Nove meses depois, finalmente a natureza poderá recuperar alguma “normalidade” com a chegada das primeiras chuvas desde março.

A seca e todas as vicissitudes e consequências deixaram nas últimas semanas a Península Ibérica desperta para um problema há muito identificado, ainda que pouco reconhecido no dia-a-dia: a escassez de água será cada vez maior em Portugal e Espanha. Pior, os territórios áridos irão crescer de forma continuada, a desertificação será cada vez mais efetiva e para contrariar o óbvio é urgente tomar medidas – nomeadamente na melhor gestão e poupança de água, enquanto bem essencial, e na capacidade de armazenamento. Dizem os especialistas que irá chover menos, mas com mais intensidade, logo, há que ter mais albufeiras, mais capacidade de armazenagem, melhor tratamento, para haver água disponível por mais tempo.

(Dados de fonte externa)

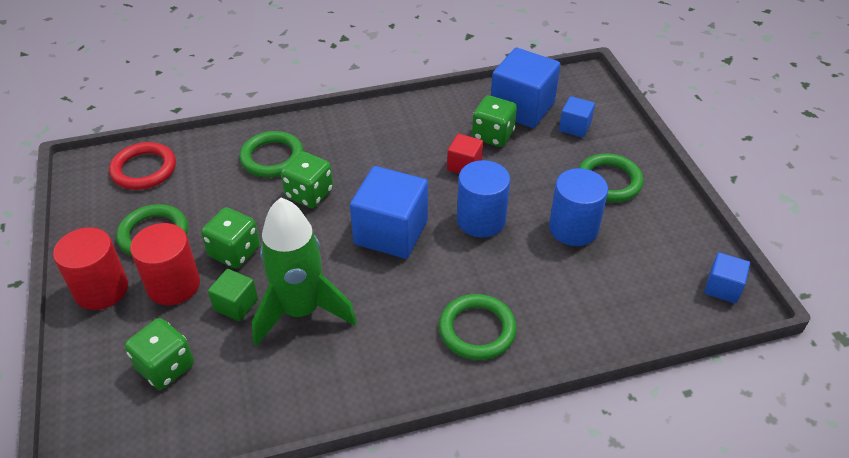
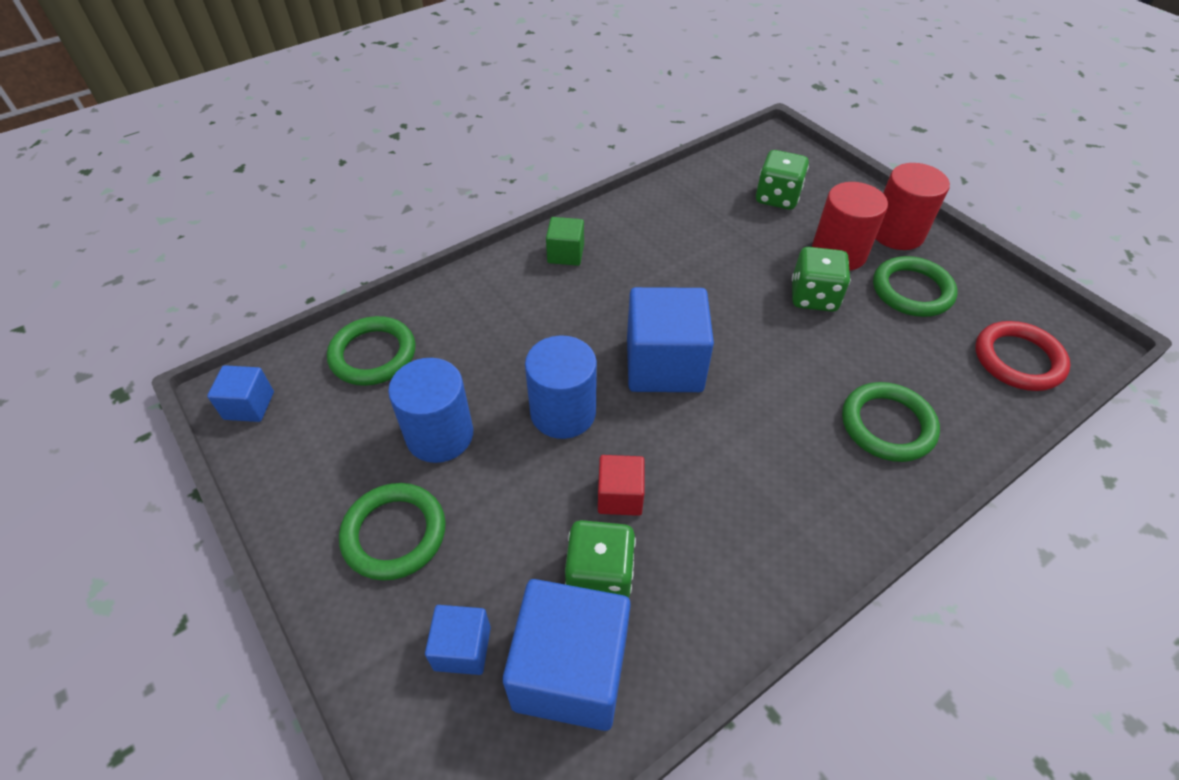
camera: 160 degrees right, 5 degrees up
green cube [208,269,258,321] -> green cube moved to [546,217,584,266]
green rocket [252,197,357,346] -> none
green dice [281,152,333,208] -> none
green ring [439,294,517,360] -> green ring moved to [327,316,415,386]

O atual contexto obriga-nos a recordar que o Plano Nacional da Água que define a gestão das águas e prossegue três objetivos fundamentais: a) a proteção e requalificação do estado dos ecossistemas aquáticos e dos ecossistemas terrestres no que respeita às suas necessidades de água; b) a promoção do uso sustentável, equilibrado e equitativo de água de boa qualidade, com a sua afetação aos vários tipos de usos tendo em conta o seu valor económico, baseada numa proteção a longo prazo dos recursos hídricos disponíveis; e c) «a mitigação dos efeitos das inundações e das secas». E obriga-nos a concluir que, em anos normais, quando a pluviosidade é elevada e as temperaturas são moderadas, facilmente se consegue fazer a gestão equitativa do consumo de água, o problema é em anos de seca em que fica em evidência a falta de promoção do uso sustentável da água.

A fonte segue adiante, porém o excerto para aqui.